Stored records:
--*--
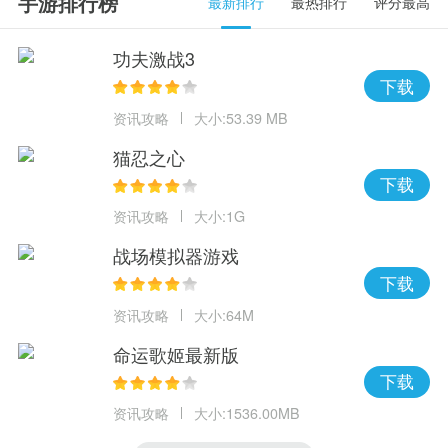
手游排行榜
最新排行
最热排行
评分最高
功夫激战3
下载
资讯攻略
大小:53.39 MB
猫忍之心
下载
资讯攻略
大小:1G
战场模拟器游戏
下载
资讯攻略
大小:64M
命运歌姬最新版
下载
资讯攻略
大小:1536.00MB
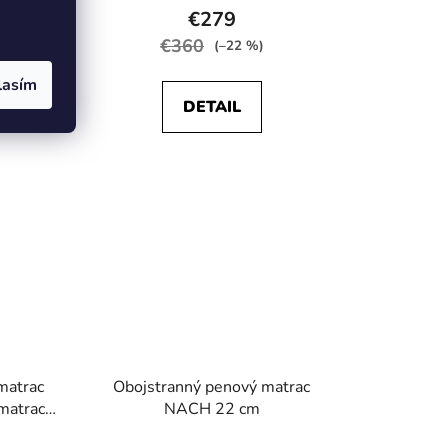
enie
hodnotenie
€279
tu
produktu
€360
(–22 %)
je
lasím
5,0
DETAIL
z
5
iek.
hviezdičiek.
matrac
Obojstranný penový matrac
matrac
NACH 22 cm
--*--
ACTION ITEM: Copy the records exactly, minus any pictures.

ANSWER TO THE EXERCISE:
手游排行榜
最新排行
最热排行
评分最高
功夫激战3
下载
资讯攻略
大小:53.39 MB
猫忍之心
下载
资讯攻略
大小:1G
战场模拟器游戏
下载
资讯攻略
大小:64M
命运歌姬最新版
下载
资讯攻略
大小:1536.00MB
enie
hodnotenie
€279
tu
produktu
€360
(–22 %)
je
lasím
5,0
DETAIL
z
5
iek.
hviezdičiek.
matrac
Obojstranný penový matrac
matrac
NACH 22 cm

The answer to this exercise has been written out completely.